--- Transcribed page contents ---
********
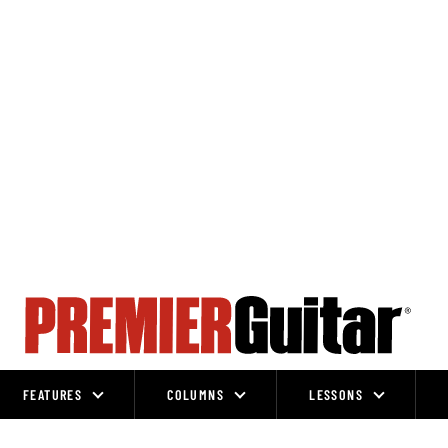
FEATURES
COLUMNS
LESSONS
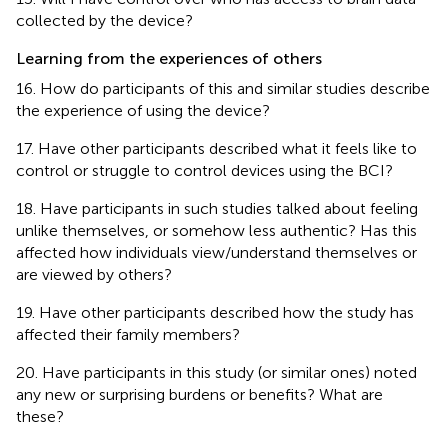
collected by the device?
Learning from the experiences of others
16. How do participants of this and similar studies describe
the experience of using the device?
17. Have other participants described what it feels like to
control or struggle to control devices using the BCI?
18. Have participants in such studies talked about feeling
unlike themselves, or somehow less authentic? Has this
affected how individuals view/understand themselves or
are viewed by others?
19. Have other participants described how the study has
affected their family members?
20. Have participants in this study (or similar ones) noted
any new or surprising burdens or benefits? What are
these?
********
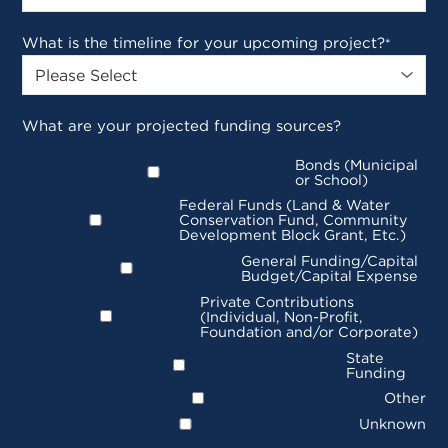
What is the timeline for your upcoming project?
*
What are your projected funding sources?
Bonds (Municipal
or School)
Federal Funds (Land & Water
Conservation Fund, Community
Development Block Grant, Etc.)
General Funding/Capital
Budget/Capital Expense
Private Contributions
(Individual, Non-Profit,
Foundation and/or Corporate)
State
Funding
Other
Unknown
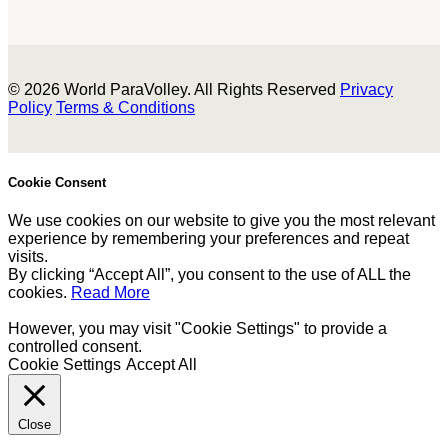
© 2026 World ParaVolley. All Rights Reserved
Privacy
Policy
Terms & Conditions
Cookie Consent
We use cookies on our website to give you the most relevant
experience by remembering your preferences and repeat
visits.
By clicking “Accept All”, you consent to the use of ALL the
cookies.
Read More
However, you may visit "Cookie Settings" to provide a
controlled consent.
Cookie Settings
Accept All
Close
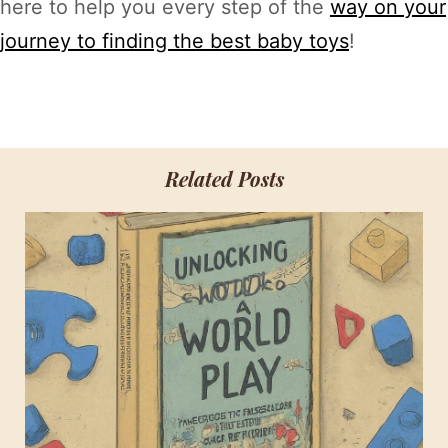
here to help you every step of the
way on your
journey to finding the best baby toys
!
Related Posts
********
--- What you are asked to do ---
Each line that includes the string "study" should be copied from the data.

--- Answer to this task ---
19. Have other participants described how the study has
20. Have participants in this study (or similar ones) noted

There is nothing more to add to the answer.